Start of Document passage

I know. You’re thinking, “Do I really need to read about Dr. E’s colonic irrigation this morning, sitting here with my latte and bran muffin?”

Well, I haven’t written anything about colonics for quite awhile, but recently I learned the Illinois Division of Professional Regulation (DPR) wants to close the offices of the dozen or so colonic practitioners in our otherwise impeccable state. Since enemas, colon cleansing, and colon irrigation therapy (also called high colonics) have been on the alternative therapy menu for decades and the complications are virtually zero, one  wonders about this burst of bureaucratic zeal.

The DPR, under the directive of the Illinois State Medical Society (ISMS), usually bangs the public safety drum when it wants to shut down a particular practice, as it did two decades ago when the ISMS and DPR tried to quash acupuncture in Illinois by threatening acupuncturists with felony arrests. Seventy years ago the target was chiropractors, 150 years ago homeopaths, and 300 years ago (in Salem, Massachusetts, not Illinois) witches. After years of expensive lobbying, Illinois now licenses acupuncturists instead of arresting them. However, it’s unlikely the handful of colon therapists practicing here have the political clout to endure this process.

So one morning I was chatting amiably with my colon therapist, trying to get my mind off whatever she was doing with her right hand. I was lying on my side, bare-bottomed but modest and warm beneath a bed sheet. A rubber hose snaked its way from an interesting piece of plumbing, traveling under the sheet and into me. I heard, rather than felt, water being gently pumped into my lower abdomen, then had my tummy rubbed a bit (Proustian flashback: me, age three, giggling wildly at this), and finally felt the water pressure reverse itself and get flushed into a separate unit that emptied into the city sewer system. One section of the exit hose was clear plastic so the therapist could examine my intestinal contents. She clucked her approval, “Good results here…very good.”

I wondered to myself, “Here’s a woman who enjoys her work, believes in what she’s doing, and likes helping people. From the look of her office, she has satisfied clientele. What’s the big deal from the DPR?”

History of colon irrigation
Although first recorded by the ancient Egyptians in 1500 BC, the practice of regular colon irrigation began just over 100 years ago and reached its peak in popularity during the 1920s, when colon irrigation devices in physician offices were as ubiquitous as EKG machines today. Yes, you folks at the DPR, colon hydrotherapy (as it was then called) was mainstream medicine, recommended for a variety of symptoms beyond the digestive tract, including fatigue, arthritis, and even schizophrenia.

The theory behind colon irrigation is what’s called autointoxication. Fecal material contains not only the final products of digestion and more than 100 trillion bacteria, it also holds a variety of chemicals created as the food you’ve eaten (sorry about this) rots inside you. Advocates of colon irrigation believe that unless regular and “easy” bowel moments keep these putrefactive (decaying) chemicals from entering your body, they can become toxic and cause all sorts of mischief. The real problem starts when a low-fiber, high-meat diet keeps stools glued to our intestinal walls for extended periods.

End of Document passage
Start of Dataset entries

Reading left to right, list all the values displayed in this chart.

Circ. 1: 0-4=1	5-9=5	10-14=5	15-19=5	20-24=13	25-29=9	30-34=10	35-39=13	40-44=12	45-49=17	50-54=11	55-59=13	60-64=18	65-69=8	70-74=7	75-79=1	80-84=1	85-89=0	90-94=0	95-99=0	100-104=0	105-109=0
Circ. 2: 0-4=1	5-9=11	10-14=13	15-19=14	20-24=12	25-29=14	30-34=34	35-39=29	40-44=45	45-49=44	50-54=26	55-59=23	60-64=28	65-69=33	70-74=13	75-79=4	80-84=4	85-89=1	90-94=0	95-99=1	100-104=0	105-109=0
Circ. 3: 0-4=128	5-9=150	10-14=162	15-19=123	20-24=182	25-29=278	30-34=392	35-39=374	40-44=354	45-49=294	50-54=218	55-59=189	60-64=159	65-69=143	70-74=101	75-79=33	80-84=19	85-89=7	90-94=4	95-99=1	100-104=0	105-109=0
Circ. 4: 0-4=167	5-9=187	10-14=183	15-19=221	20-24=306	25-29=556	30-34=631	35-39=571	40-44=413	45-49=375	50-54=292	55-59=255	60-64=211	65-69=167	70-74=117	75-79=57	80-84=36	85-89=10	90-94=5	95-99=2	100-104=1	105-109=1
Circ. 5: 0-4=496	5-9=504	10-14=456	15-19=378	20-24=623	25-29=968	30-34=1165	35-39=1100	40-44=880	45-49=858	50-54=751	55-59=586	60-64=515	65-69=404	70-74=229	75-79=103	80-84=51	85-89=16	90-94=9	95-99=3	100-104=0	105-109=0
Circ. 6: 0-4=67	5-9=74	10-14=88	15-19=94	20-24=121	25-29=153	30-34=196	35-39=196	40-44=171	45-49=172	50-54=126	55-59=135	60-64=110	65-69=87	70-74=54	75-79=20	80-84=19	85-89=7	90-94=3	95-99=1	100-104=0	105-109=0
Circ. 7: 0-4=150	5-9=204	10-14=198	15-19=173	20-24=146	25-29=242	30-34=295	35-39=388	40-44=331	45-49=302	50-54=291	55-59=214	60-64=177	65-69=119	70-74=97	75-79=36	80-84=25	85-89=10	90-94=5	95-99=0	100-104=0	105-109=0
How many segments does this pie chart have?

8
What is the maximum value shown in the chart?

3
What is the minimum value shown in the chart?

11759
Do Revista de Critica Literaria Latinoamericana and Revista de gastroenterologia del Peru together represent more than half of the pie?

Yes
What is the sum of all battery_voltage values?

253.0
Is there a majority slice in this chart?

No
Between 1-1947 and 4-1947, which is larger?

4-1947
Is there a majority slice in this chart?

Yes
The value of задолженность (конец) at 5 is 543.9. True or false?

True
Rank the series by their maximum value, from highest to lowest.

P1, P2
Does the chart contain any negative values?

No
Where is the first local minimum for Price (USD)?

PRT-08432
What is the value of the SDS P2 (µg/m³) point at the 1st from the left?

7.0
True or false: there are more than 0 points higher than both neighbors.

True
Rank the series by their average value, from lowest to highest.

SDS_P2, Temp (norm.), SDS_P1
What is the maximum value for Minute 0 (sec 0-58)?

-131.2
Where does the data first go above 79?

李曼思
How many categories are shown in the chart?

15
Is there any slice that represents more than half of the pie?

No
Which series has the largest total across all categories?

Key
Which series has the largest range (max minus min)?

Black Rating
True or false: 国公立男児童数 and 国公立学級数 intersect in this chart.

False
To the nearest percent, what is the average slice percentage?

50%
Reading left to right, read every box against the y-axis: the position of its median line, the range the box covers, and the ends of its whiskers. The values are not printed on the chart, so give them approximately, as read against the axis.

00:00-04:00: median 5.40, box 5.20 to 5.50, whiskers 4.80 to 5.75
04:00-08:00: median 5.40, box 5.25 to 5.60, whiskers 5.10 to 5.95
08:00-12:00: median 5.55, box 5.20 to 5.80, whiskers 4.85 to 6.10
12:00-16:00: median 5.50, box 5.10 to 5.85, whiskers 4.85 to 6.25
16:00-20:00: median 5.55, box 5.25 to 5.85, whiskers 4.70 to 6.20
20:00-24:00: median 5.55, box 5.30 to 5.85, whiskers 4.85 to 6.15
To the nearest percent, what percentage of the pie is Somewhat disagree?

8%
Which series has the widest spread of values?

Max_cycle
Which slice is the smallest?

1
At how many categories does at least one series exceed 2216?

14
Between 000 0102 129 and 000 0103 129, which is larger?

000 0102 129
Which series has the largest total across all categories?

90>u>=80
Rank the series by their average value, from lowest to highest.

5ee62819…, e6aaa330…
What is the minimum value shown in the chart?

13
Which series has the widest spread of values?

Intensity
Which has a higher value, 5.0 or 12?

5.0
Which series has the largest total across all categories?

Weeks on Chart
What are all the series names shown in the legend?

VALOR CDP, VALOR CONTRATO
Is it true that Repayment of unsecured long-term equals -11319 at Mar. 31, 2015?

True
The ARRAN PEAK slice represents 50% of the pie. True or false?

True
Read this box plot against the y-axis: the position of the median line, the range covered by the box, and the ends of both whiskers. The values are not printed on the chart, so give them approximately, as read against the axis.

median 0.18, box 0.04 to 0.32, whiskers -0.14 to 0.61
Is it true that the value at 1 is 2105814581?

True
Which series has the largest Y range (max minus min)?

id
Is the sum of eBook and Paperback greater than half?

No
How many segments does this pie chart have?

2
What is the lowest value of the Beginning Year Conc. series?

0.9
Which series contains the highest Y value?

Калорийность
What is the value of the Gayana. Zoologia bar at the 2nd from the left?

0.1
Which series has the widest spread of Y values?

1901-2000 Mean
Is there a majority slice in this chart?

End of Dataset entries

◆ Problem details: Return the part of the colonics passage between "I know. You’re" and "of bureaucratic zeal.", inclusive, copied word for word.

◆ Worked solution:
I know. You’re thinking, “Do I really need to read about Dr. E’s colonic irrigation this morning, sitting here with my latte and bran muffin?”

Well, I haven’t written anything about colonics for quite awhile, but recently I learned the Illinois Division of Professional Regulation (DPR) wants to close the offices of the dozen or so colonic practitioners in our otherwise impeccable state. Since enemas, colon cleansing, and colon irrigation therapy (also called high colonics) have been on the alternative therapy menu for decades and the complications are virtually zero, one  wonders about this burst of bureaucratic zeal.